> Text passage:
It seemed to the court that
the State can submit whatever crimes it has previously charged the Defendant with to the Jury and nol pros whatever charge it wishes to submit to the Jury.
The court overruled the objection with the comment:
Certainly, if the Jury is not convinced that the Defendant is guilty of first degree murder but is in their minds convinced he’s guilty of second degree murder, the only verdict the Jury can return under this circumstances is a not guilty verdict, by virtue of the fact that the State has specifically not submitted any charge other than first degree murder to the Jury.
This comment goes to the heart of the questions presented to us.
“The entry of a nolle prosequi is generally within the sole discretion of the prosecuting attorney, free from judicial control and not dependent upon the defendant’s consent.”
Ward v. State,
There is no doubt that the breadth of discretion [whether or not to prosecute] that our country’s legal system vests in prosecuting attorneys carries with it the potential for both individual and institutional abuse.
We recognized in
Ward v. State,
[T]he courts will guard against injustice and abuse whenever apparent, and not permit such a joinder of counts as will embarrass the traverser in his defense by, in the court’s sound discretion, quashing the indictment, permitting a nolle prosequi as to a count or counts, or compelling the prosecution to elect on which count or counts to proceed.
Id.
The right of an accused to a fair trial, although not a perfect trial, is paramount.

> Records for processing:
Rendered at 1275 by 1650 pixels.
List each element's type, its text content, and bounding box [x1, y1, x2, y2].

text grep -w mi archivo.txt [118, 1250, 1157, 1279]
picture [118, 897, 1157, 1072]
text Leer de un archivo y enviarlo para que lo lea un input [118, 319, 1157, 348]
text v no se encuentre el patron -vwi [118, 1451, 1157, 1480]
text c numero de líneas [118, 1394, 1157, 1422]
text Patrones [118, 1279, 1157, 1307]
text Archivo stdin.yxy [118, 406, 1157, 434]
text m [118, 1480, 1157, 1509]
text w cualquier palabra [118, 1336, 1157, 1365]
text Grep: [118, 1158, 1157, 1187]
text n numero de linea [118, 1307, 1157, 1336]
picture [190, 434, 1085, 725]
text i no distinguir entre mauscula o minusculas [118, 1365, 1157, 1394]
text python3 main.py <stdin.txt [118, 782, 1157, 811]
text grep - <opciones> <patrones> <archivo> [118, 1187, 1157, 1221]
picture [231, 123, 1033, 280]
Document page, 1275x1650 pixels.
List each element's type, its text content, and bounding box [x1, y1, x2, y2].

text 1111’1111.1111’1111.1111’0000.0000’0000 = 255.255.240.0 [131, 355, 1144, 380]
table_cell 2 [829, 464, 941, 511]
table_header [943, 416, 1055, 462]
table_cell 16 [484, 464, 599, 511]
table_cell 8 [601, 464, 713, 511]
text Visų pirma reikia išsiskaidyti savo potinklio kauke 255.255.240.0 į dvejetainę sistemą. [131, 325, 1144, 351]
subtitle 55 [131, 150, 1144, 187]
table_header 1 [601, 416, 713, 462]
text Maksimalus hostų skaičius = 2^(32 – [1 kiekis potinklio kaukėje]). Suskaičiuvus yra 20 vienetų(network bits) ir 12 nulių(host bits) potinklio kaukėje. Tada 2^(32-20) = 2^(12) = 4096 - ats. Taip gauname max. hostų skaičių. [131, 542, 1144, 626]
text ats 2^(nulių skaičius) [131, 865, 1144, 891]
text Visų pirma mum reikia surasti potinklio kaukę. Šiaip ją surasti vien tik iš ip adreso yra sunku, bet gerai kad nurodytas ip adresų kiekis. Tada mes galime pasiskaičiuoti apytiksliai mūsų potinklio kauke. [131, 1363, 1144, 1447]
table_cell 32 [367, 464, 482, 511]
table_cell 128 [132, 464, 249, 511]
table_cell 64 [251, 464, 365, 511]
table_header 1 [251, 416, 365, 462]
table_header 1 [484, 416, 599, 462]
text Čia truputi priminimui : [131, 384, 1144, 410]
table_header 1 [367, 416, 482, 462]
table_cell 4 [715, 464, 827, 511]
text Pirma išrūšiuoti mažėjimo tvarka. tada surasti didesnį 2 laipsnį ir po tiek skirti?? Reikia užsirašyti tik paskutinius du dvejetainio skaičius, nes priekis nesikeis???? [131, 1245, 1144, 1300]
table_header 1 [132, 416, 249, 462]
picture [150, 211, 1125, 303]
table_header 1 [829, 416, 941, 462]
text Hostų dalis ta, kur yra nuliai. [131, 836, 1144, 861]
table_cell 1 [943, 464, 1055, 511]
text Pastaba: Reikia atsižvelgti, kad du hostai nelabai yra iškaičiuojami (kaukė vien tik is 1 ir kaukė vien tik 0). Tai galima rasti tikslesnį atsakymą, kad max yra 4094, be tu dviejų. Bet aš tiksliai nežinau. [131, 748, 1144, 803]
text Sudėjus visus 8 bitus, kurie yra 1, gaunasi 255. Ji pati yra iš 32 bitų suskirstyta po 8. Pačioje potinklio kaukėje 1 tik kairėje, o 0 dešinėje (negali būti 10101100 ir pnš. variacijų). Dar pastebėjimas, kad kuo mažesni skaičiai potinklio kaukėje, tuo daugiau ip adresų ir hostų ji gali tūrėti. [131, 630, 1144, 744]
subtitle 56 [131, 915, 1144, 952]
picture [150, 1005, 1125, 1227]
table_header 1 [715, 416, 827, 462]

> Task list:
a. Can you recast the records from the line holding "text 1111’1111.1111’1111.1111’0000.0000’0000 = 255.255.240.0" through the line holding "table_header 1 [601, 416, 713, 462]", inclusive, as a Markdown table with the columns Row and Record line, leaving out any blank lines?
b. How would you continue the passage on the prosecutor's power to enter a nolle prosequi from the point where it stops?

> Answer set:
a.
| Row | Record line |
|---|---|
| 1 | text 1111’1111.1111’1111.1111’0000.0000’0000 = 255.255.240.0 [131, 355, 1144, 380] |
| 2 | table_cell 2 [829, 464, 941, 511] |
| 3 | table_header [943, 416, 1055, 462] |
| 4 | table_cell 16 [484, 464, 599, 511] |
| 5 | table_cell 8 [601, 464, 713, 511] |
| 6 | text Visų pirma reikia išsiskaidyti savo potinklio kauke 255.255.240.0 į dvejetainę sistemą. [131, 325, 1144, 351] |
| 7 | subtitle 55 [131, 150, 1144, 187] |
| 8 | table_header 1 [601, 416, 713, 462] |

b.
Crawford v. State,
We believe that under the concept of fundamental fairness with respect to a trial in a criminal cause, the broad authority vested in a prosecutor to enter a nolle prosequi may be fettered in the proper circumstances. A case-by-case evaluation is necessary. We evaluate the circumstances, set out supra, surrounding the entry of the nol pros to the crime of murder in the second degree in the case at hand. 17
We hark back to the trial judge’s comment when he overruled defense counsel’s objection to the nol pros of the second degree murder charge, set out supra. He said:
Certainly if the Jury is not convinced that the Defendant is guilty of first degree murder, but is in their minds convinced he’s guilty of second degree, the only verdict the Jury can return under this circumstance is a not guilty verdict, by virtue of the fact that the State has specifically not submitted any other charge other than first degree murder to the jury.
Aye, but therein lies the rub.
When the court overruled the objection to the entry of a nol pros to second degree murder, defense counsel, in light of the court’s ruling, requested that the court, nevertheless, instruct the jury as to second degree murder. Defense counsel also asked the court for a directory ruling with respect to discussing “second degree murder issues” in closing argument. The court refused to instruct the jury as to second degree murder and refused to permit defense counsel to argue to the jury the issue of second degree murder. The court indicated that the defense could bring to the attention of the jurors only that there was no charge of second degree murder before them. Defense counsel “can’t argue to the jury crimes that aren’t before the jury.” The court went on:
*38 You can say there is no charge of second degree murder before the jury. The only charge here is first degree murder and you can say that in order to prove first degree murder, what the State needs to prove and that they haven’t proved it. I am not limiting your argument. All I am saying you can't argue to the jury crimes that aren’t present.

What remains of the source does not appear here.